● **What you need to do**:
From the entries provided below, copy each line that contains the word "bowl".

"""

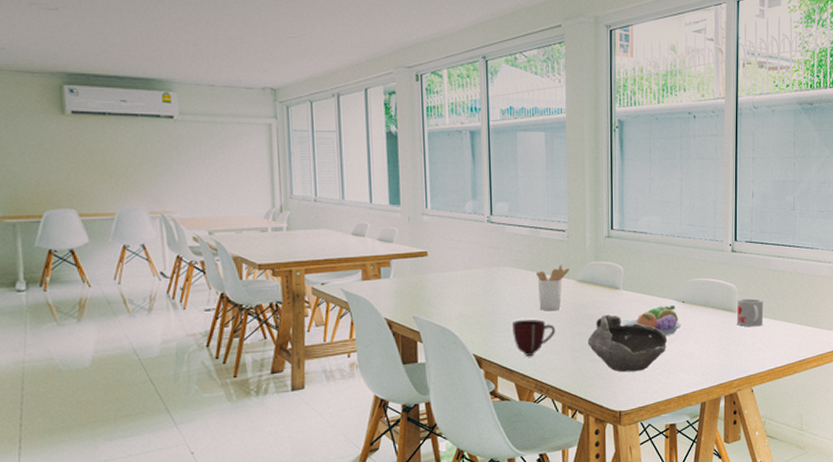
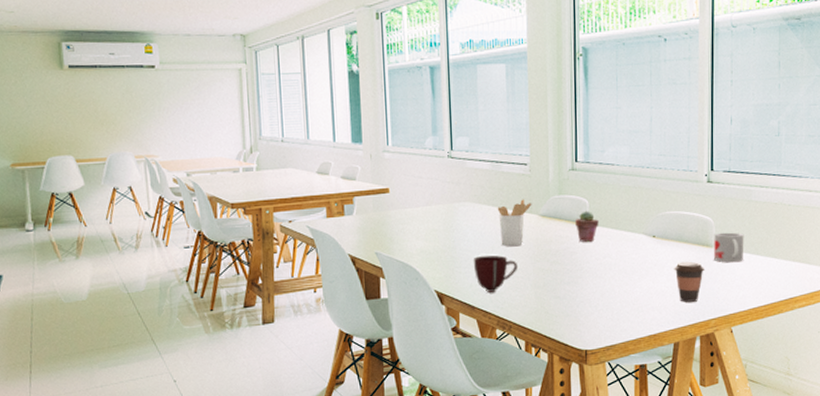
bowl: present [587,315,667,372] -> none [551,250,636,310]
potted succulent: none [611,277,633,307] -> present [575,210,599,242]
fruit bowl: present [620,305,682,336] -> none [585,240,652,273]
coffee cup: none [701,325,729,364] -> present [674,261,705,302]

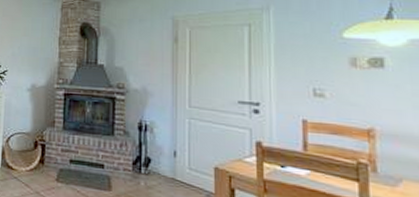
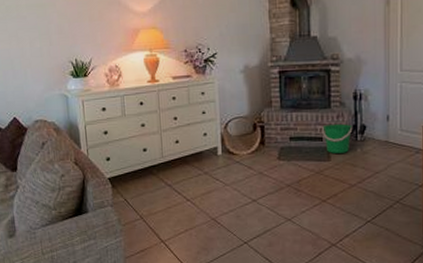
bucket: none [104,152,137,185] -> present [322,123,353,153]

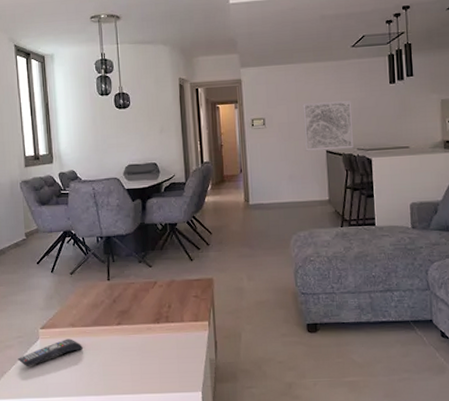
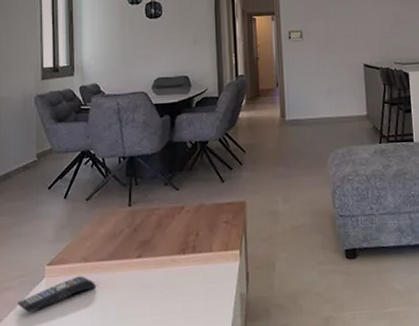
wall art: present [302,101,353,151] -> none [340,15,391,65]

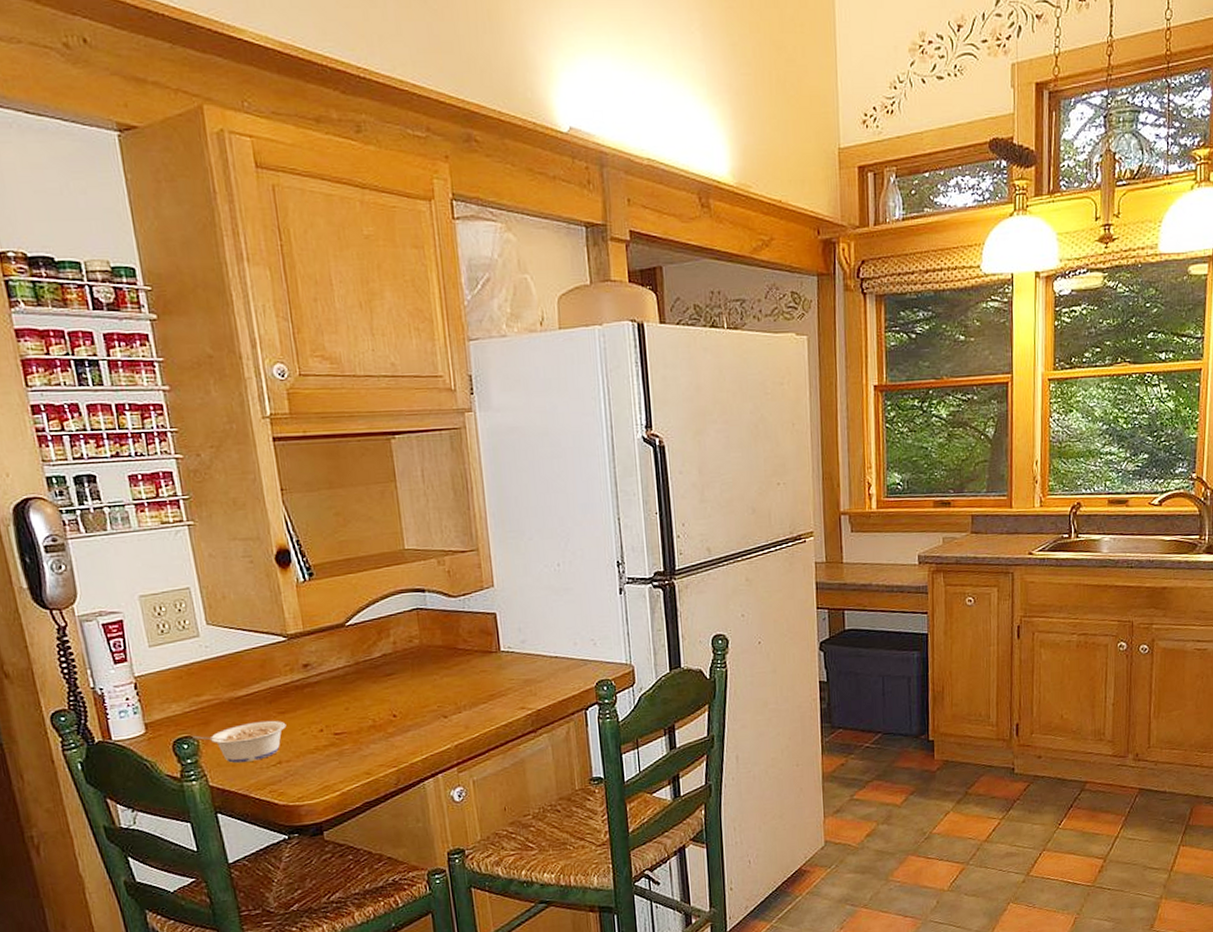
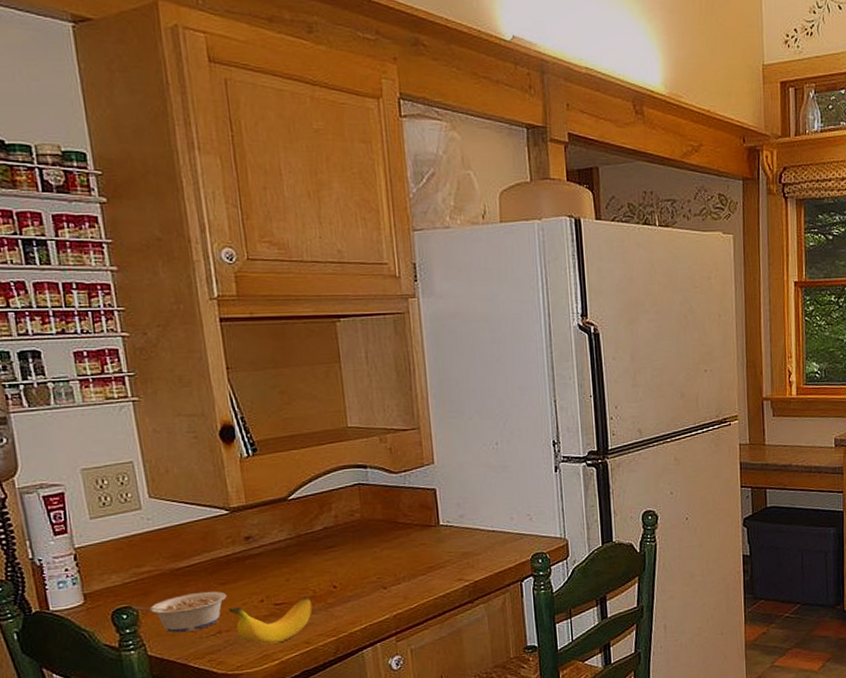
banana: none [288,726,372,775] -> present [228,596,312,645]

"""

● **Task response**:
bowl: present [587,315,667,372] -> none [551,250,636,310]
fruit bowl: present [620,305,682,336] -> none [585,240,652,273]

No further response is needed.